Currently supports parsing messages and exporting them to TSV.
Archive download instructions: https://www.facebook.com/help/131112897028467/
See the example Jupyter notebook: https://github.com/wolever/facebook-archive-parser/blob/master/example.ipynb
Exporting messages to TSV:
$ pypy fbarchive.py archive/html/messages.html
...
299k messages exported in 17s (17217 msgs/sec):
archive/html/messages-text.tsv
archive/html/messages-threads.tsv
archive/html/messages-users.tsv
Messages are split into three files (formatted here for readability):
messages-text.tsv
:
thread_id user_id timestamp text
0 0 2014-11-02T21:17:00 "what?"
0 1 2014-11-02T21:17:00 "(Now I'm wondering\u2026"
0 1 2014-11-02T21:17:00 "yea, I can imagine"
...
messages-threads.tsv
:
thread_name thread_id
David, Jane 0
Ted, Jenny, David 1
...
messages-users.tsv
:
user_name user_id
Jane 0
David 1
Ted 2
...
These files can be loaded and joined with Pandas:
>>> import pandas as pd
>>> import ujson # ujson is significantly faster than stdlib's json
>>> messages = pd.read_csv(
... "messages-text.tsv", sep="\t", quoting=3,
... parse_dates=[2], converters={3: ujson.loads},
... )
>>> threads = pd.read_csv("messages-threads.tsv", sep="\t", index_col=1)

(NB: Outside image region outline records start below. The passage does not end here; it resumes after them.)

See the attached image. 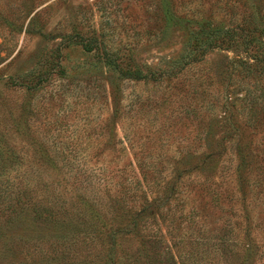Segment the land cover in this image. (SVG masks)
Here are the masks:
<instances>
[{"label": "rangeland", "instance_id": "rangeland-1", "mask_svg": "<svg viewBox=\"0 0 264 264\" xmlns=\"http://www.w3.org/2000/svg\"><path fill=\"white\" fill-rule=\"evenodd\" d=\"M248 15L0 0V264H264V35L191 61Z\"/></svg>", "mask_w": 264, "mask_h": 264}, {"label": "trees", "instance_id": "trees-1", "mask_svg": "<svg viewBox=\"0 0 264 264\" xmlns=\"http://www.w3.org/2000/svg\"><path fill=\"white\" fill-rule=\"evenodd\" d=\"M239 2H244V0H238ZM251 15L245 16L242 18V25H239V28L234 29L233 33L232 31H223L222 34H217V36L209 37L208 33L204 35L202 38L206 40V44L203 49L197 51L195 55H192L191 61H199L201 56L203 55V51L206 50V48H212V47H224V48H229L232 45H236L238 43H243L245 47H255L254 41L257 40L259 36L264 35V27H257L255 24L251 25L250 24V19L248 18ZM83 46L86 48L90 49V46L88 44L83 43ZM109 62H112L109 60ZM115 67L118 70V73L124 77H131L136 80H141V79H149V80H156L157 77L155 73L153 72H145L142 71L138 68L134 69H128L127 67L124 69L121 67L118 63H114ZM142 210L130 214V217L134 218L137 220L138 216L142 214ZM136 222V221H135ZM97 237L101 238L99 233L96 234ZM19 241H22V238H19ZM7 245H10L11 239L8 238L4 242ZM19 243V242H18ZM20 245L24 244V240L22 243H19ZM33 252H37V249ZM23 258V259H22ZM21 259L23 261L28 260V257L26 255H22ZM30 262V260H29ZM38 260L32 261V264H38ZM93 263H96V261H93Z\"/></svg>", "mask_w": 264, "mask_h": 264}]
</instances>
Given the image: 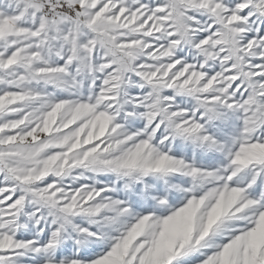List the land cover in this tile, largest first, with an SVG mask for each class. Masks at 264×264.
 Masks as SVG:
<instances>
[{"label": "snow or ice", "instance_id": "6c2138e0", "mask_svg": "<svg viewBox=\"0 0 264 264\" xmlns=\"http://www.w3.org/2000/svg\"><path fill=\"white\" fill-rule=\"evenodd\" d=\"M0 264H264V0H0Z\"/></svg>", "mask_w": 264, "mask_h": 264}]
</instances>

>>> users = pd.read_csv("messages-users.tsv", sep="\t", index_col=1)
>>> messages\
... .join(users.user_name, on="user_id")\
... .join(threads.thread_name, on="thread_id")\
... .head(3)
thread_id user_id timestamp text user_name thread_name
0 0 0 2014-11-02 21:17:00 what? Jane David, Jane
0 1 0 2014-11-02 21:17:00 (Now I'm wondering… David David, Jane
0 1 0 2014-11-02 21:17:00 yea, I can imagine David David, Jane
Parsing is done in two phases because loading the HTML file can be quite slow with cPython, but using Jupyter Notebook, Pandas, and Matplotlib can be difficult or impossible from PyPy.